Source text
But even so . . . so what? How is it that Christianity's miracle stories are supposed to be more credible than those of other religions, just because Christianity would be proven true if the miracles really happened? The point of the objection is that Christians are just as skeptical of other religions' miracle stories as we secularists are of the Christian miracle stories, but as far as we can tell, the Christians don't have any better evidence for their stories than the other religions have for theirs. In other words, we're just treating Christians the same way they treat all their competitors in the religious marketplace. If they think their miracle stories ought to get special treatment, they need a better sales pitch than "We're the Real Thing," because that's what their competitors are saying, too.
Of course Craig disputes my claim that his competitors' evidence is as good as his. But he doesn't prove that he has better evidence than they. He only asserts that he does.
Less later examines in considerable detail the miracles alleged by Hume to have equal footing with Christian miracles, particularly the miracles at the tomb of the Abbe Paris.{55} In all these cases, the evidence that miracles have occurred never approaches the standard of the evidence for the gospel miracles.

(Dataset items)
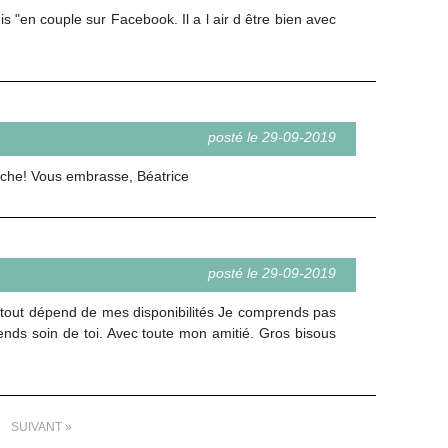
"en couple sur Facebook. Il a l air d être bien avec
posté le 29-09-2019
anche! Vous embrasse, Béatrice
posté le 29-09-2019
tout dépend de mes disponibilités Je comprends pas
nds soin de toi. Avec toute mon amitié. Gros bisous
SUIVANT »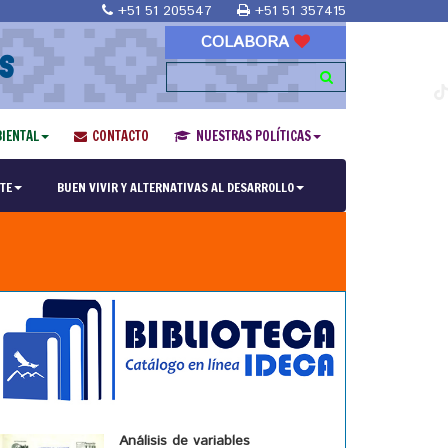
+51 51 205547
+51 51 357415
COLABORA
S
IENTAL
CONTACTO
NUESTRAS POLÍTICAS
TE
BUEN VIVIR Y ALTERNATIVAS AL DESARROLLO
Análisis de variables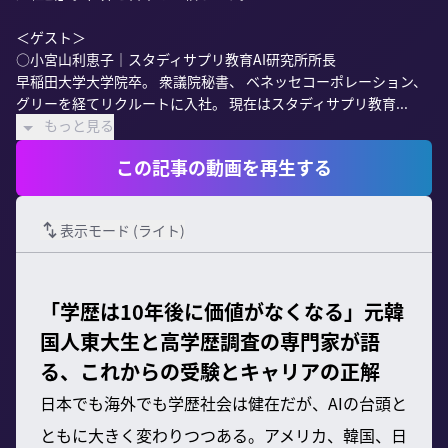
＜ゲスト＞

○小宮山利恵子｜スタディサプリ教育AI研究所所長

早稲田大学大学院卒。 衆議院秘書、 ベネッセコーポレーション、

グリーを経てリクルートに入社。 現在はスタディサプリ教育...
もっと見る
この記事の動画を再生する
表示モード (
ライト
)
「学歴は10年後に価値がなくなる」元韓
国人東大生と高学歴調査の専門家が語
る、これからの受験とキャリアの正解
日本でも海外でも学歴社会は健在だが、AIの台頭と
ともに大きく変わりつつある。アメリカ、韓国、日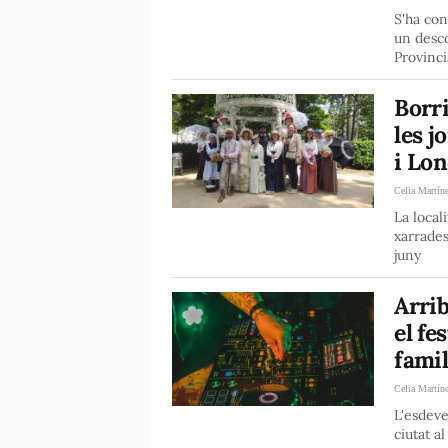
S'ha con
un desc
Provinci
Borri
les j
i Lon
Celia Martín
La local
xarrades
juny
Arri
el fe
famil
Celia Martín
L'esdeve
ciutat a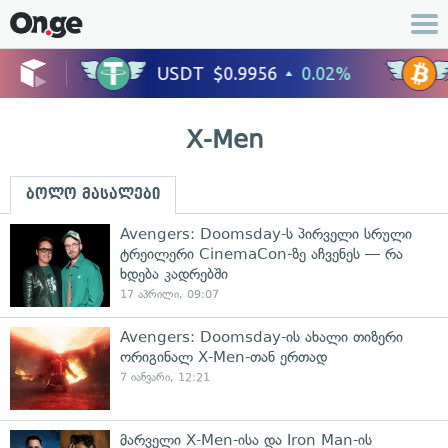
X-Men
ბოლო მასალები
Avengers: Doomsday-ს პირველი სრული
ტრეილერი CinemaCon-ზე აჩვენეს — რა
ხდება კადრებში
17 აპრილი, 09:07
Avengers: Doomsday-ის ახალი თიზერი
ორიგინალ X-Men-თან ერთად
7 იანვარი, 12:21
მარველი X-Men-ისა და Iron Man-ის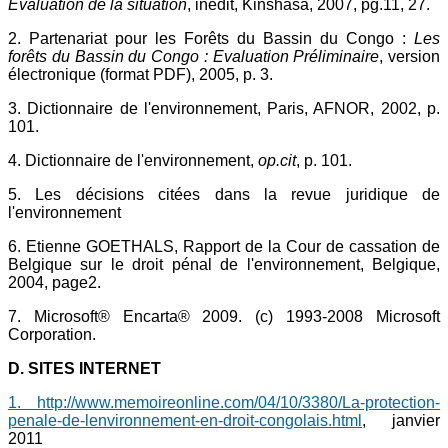
Evaluation de la situation
, inédit, Kinshasa, 2007, pg.11, 27.
2. Partenariat pour les Forêts du Bassin du Congo :
Les
forêts du Bassin du Congo : Evaluation Préliminaire
, version
électronique (format PDF), 2005, p. 3.
3. Dictionnaire de l'environnement, Paris, AFNOR, 2002, p.
101.
4. Dictionnaire de l'environnement,
op.cit
, p. 101.
5. Les décisions citées dans la revue juridique de
l'environnement
6. Etienne GOETHALS, Rapport de la Cour de cassation de
Belgique sur le droit pénal de l'environnement, Belgique,
2004, page2.
7. Microsoft® Encarta® 2009. (c) 1993-2008 Microsoft
Corporation.
D. SITES INTERNET
1. http://www.memoireonline.com/04/10/3380/La-protection-
penale-de-lenvironnement-en-droit-congolais.html
, janvier
2011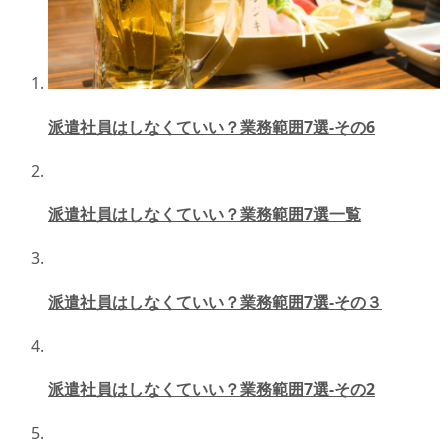
派遣社員はしなくていい？業務範囲7選-その6
派遣社員はしなくていい？業務範囲7選一覧
派遣社員はしなくていい？業務範囲7選-その３
派遣社員はしなくていい？業務範囲7選-その2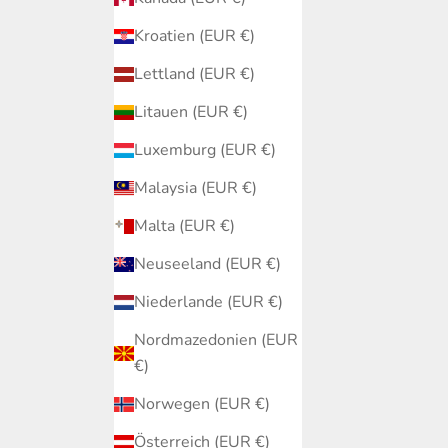
Kroatien (EUR €)
Lettland (EUR €)
Litauen (EUR €)
Luxemburg (EUR €)
Malaysia (EUR €)
Malta (EUR €)
Neuseeland (EUR €)
Niederlande (EUR €)
Nordmazedonien (EUR
€)
Norwegen (EUR €)
Österreich (EUR €)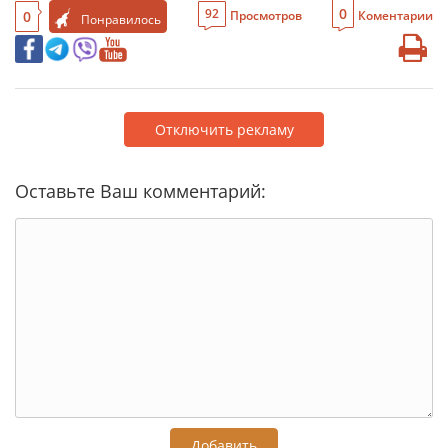
0
92
0
Просмотров
Коментарии
Понравилось
Отключить рекламу
Оставьте Ваш комментарий:
Добавить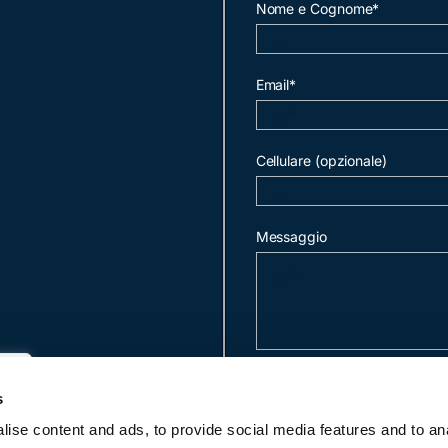
Nome e Cognome*
Email*
Cellulare (opzionale)
Messaggio
invia mail
s
ise content and ads, to provide social media features and to an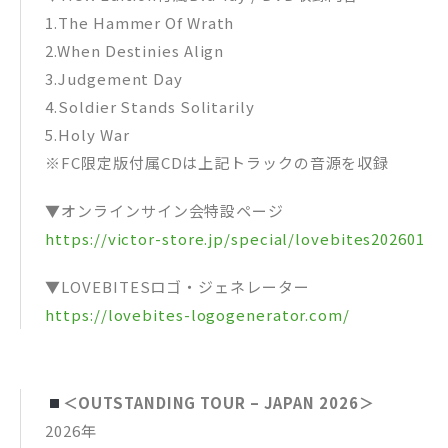
1.The Hammer Of Wrath
2.When Destinies Align
3.Judgement Day
4.Soldier Stands Solitarily
5.Holy War
※FC限定版付属CDは上記トラックの音源を収録
▼オンラインサイン会特設ページ
https://victor-store.jp/special/lovebites202601
▼LOVEBITESロゴ・ジェネレーター
https://lovebites-logogenerator.com/
＜OUTSTANDING TOUR – JAPAN 2026＞
2026年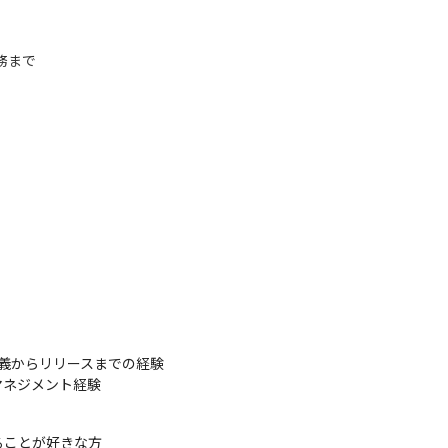
務まで
定義からリリースまでの経験

マネジメント経験
ことが好きな方
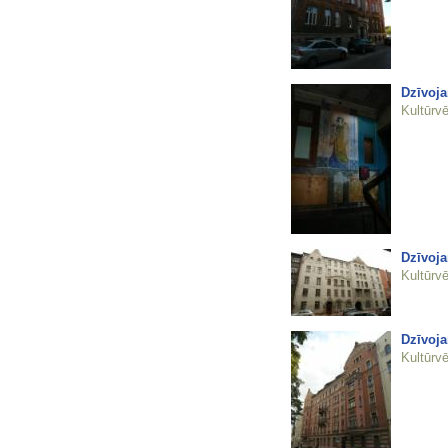
Dzīvoja
Kultūrvē
Dzīvoja
Kultūrvē
Dzīvoja
Kultūrvē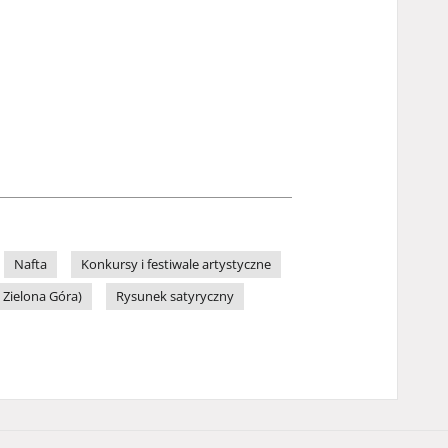
Nafta
Konkursy i festiwale artystyczne
 Zielona Góra)
Rysunek satyryczny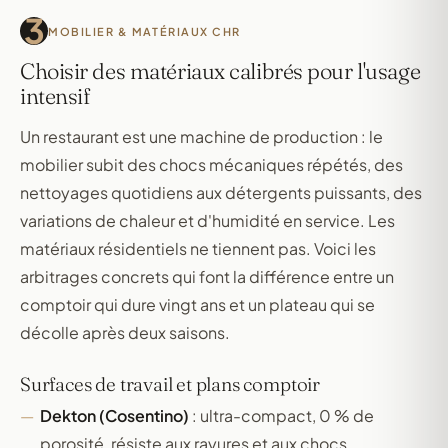
3
MOBILIER & MATÉRIAUX CHR
Choisir des matériaux calibrés pour l'usage
intensif
Un restaurant est une machine de production : le
mobilier subit des chocs mécaniques répétés, des
nettoyages quotidiens aux détergents puissants, des
variations de chaleur et d'humidité en service. Les
matériaux résidentiels ne tiennent pas. Voici les
arbitrages concrets qui font la différence entre un
comptoir qui dure vingt ans et un plateau qui se
décolle après deux saisons.
Surfaces de travail et plans comptoir
Dekton (Cosentino)
: ultra-compact, 0 % de
porosité, résiste aux rayures et aux chocs.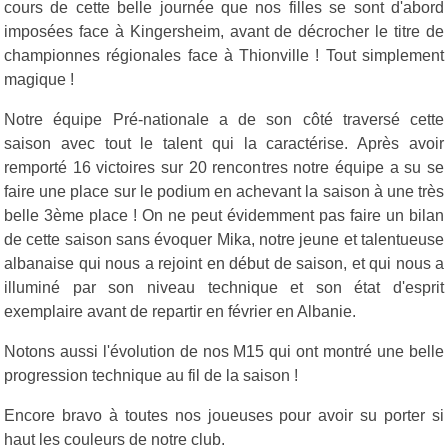
cours de cette belle journée que nos filles se sont d'abord
imposées face à Kingersheim, avant de décrocher le titre de
championnes régionales face à Thionville ! Tout simplement
magique !
Notre équipe Pré-nationale a de son côté traversé cette
saison avec tout le talent qui la caractérise. Après avoir
remporté 16 victoires sur 20 rencontres notre équipe a su se
faire une place sur le podium en achevant la saison à une très
belle 3ème place ! On ne peut évidemment pas faire un bilan
de cette saison sans évoquer Mika, notre jeune et talentueuse
albanaise qui nous a rejoint en début de saison, et qui nous a
illuminé par son niveau technique et son état d'esprit
exemplaire avant de repartir en février en Albanie.
Notons aussi l'évolution de nos M15 qui ont montré une belle
progression technique au fil de la saison !
Encore bravo à toutes nos joueuses pour avoir su porter si
haut les couleurs de notre club.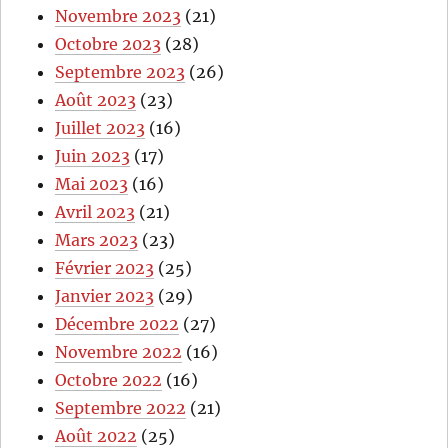
Novembre 2023
(21)
Octobre 2023
(28)
Septembre 2023
(26)
Août 2023
(23)
Juillet 2023
(16)
Juin 2023
(17)
Mai 2023
(16)
Avril 2023
(21)
Mars 2023
(23)
Février 2023
(25)
Janvier 2023
(29)
Décembre 2022
(27)
Novembre 2022
(16)
Octobre 2022
(16)
Septembre 2022
(21)
Août 2022
(25)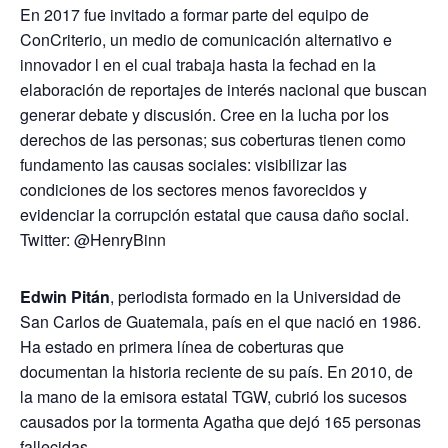
En 2017 fue invitado a formar parte del equipo de
ConCriterio, un medio de comunicación alternativo e
innovador l en el cual trabaja hasta la fechad en la
elaboración de reportajes de interés nacional que buscan
generar debate y discusión. Cree en la lucha por los
derechos de las personas; sus coberturas tienen como
fundamento las causas sociales: visibilizar las
condiciones de los sectores menos favorecidos y
evidenciar la corrupción estatal que causa daño social.
Twitter: @HenryBinn
Edwin Pitán
, periodista formado en la Universidad de
San Carlos de Guatemala, país en el que nació en 1986.
Ha estado en primera línea de coberturas que
documentan la historia reciente de su país. En 2010, de
la mano de la emisora estatal TGW, cubrió los sucesos
causados por la tormenta Agatha que dejó 165 personas
fallecidas.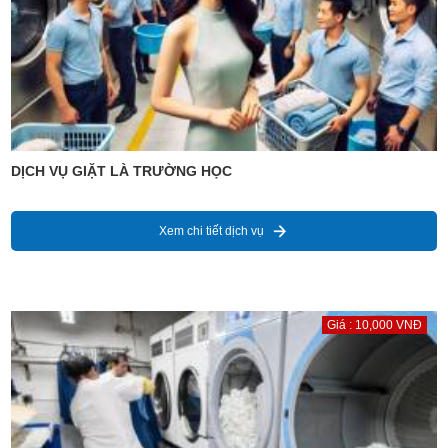
DỊCH VỤ GIẶT LÀ TRƯỜNG HỌC
Xem chi tiết dịch vụ
Giá : 10,000 VNĐ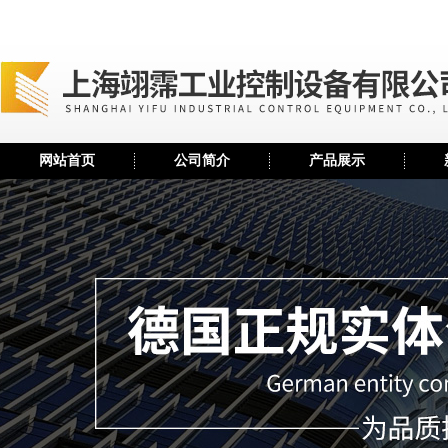
网站首页
公司简介
产品展示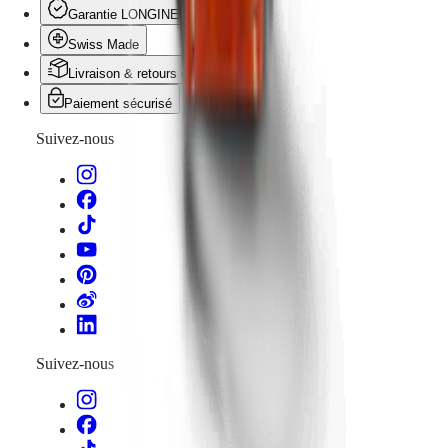
Garantie LONGINES
Swiss Made
Livraison & retours offerts
Paiement sécurisé
Suivez-nous
Suivez-nous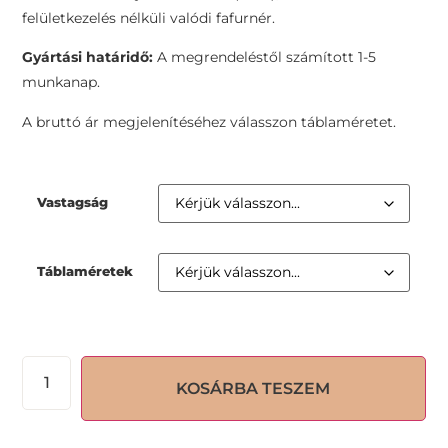
felületkezelés nélküli valódi fafurnér.
Gyártási határidő:
A megrendeléstől számított 1-5
munkanap.
A bruttó ár megjelenítéséhez válasszon táblaméretet.
Vastagság
Táblaméretek
KOSÁRBA TESZEM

Activity list
a – In the passage on miracles, the miracles at whose tomb does Less single out among those Hume alleged to be on equal footing with Christian miracles?
b – Please extend the passage on miracles, picking up after its final sentence.

Responses to the exercise
a – The miracles at the tomb of the Abbe Paris.

b –
Craig is here referring to an examination undertaken some 250 years ago by someone committed to the defense of Christianity. I will happily stipulate that Hume was every bit as biased against miracles as Less was biased in their favor. But this was not the only time or the last time anybody did a comparison. Miracle stories and other tales of the supernatural from all religions and other belief systems have been studied quite thoroughly since Hume's and Less's time. It just is not true that the gospels have a credibility edge—except only in the minds of those who already believe them.
Craig next brings up William Paley's A View of the Evidences of Christianity, which he calls "a studious investigation of the historical evidence for Christianity from miracles." Paley to some degree reprises the earlier responses to Hume while adding some of his own. Acknowledging that miracles are not part of the common experience of humanity, he says this is to be expected on the supposition that God used miracles to inaugurate Christianity. That is clearly a reasonable supposition if we also suppose the truth of Christian dogma, but not otherwise. Paley's next argument, as Craig presents it, is likewise circular.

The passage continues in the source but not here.